After I have done these in the specific case of whole-grained Petri nets, should I look into this? I imagine that this is somewhat dependent on #194.

Oh, also, is doing limits/colimits for CSets in the plan? I think that this wouldn't be too hard, and it seems like part of the advantage of CSets is that (co)limits can be done generically.

[jpfairbanks]

So what does the generic C-Set colimit look like? I think that gets us to structured cospans if we have the "Discrete C-Set functor" which maps n to "the empty presheaf on n vertices" and maps FinOrdMaps to C-Set morphisms. I think this "discrete C-Set on n elements" functor needs to be the adjoint of the forgetful functor of C-Set to FinOrd, which is analogous to counting vertices.

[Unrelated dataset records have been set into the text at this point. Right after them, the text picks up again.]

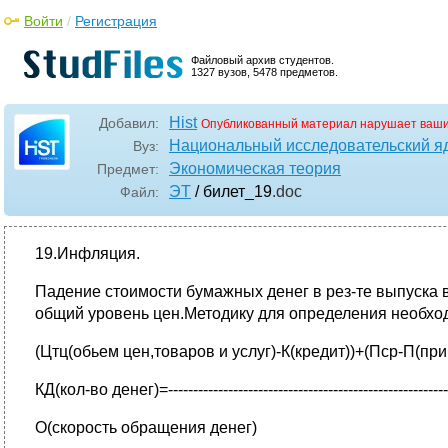
Войти
/
Регистрация
Файловый архив студентов.
1327 вузов, 5478 предметов.
Hist
Добавил:
Опубликованный материал нарушает ваши
Национальный исследовательский я
Вуз:
Экономическая теория
Предмет:
ЭТ
/ билет_19
.doc
Файл:
19.Инфляция.
Падение стоимости бумажных денег в рез-те выпуска 
общий уровень цен.Методику для определения необхо
(Цтц(обьем цен,товаров и услуг)-К(кредит))+(Пср-П(при
КД(кол-во денег)=----------------------------------------------------------
О(скорость обращения денег)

If we can do structured cospans instead of decorated cospans, I think that is actually better because we get a double category where the C-Set morphisms (which are natural transformations between F,G:C-->Set) tell us about relationships between C-Sets. In the graph case this is 0-cells are vertex sets 1 cells are open graphs, 2 cells are graph homomorphisms between the open graphs that respect the adjacency structure and the boundaries.

In that sense structured cospans of C-sets is really natural (pun intended)

[epatters]

Closing this issue since I think we now have everything mentioned here, including left adjoints to forgetful functors, structured cospans of C-sets, and limits and colimits of C-sets.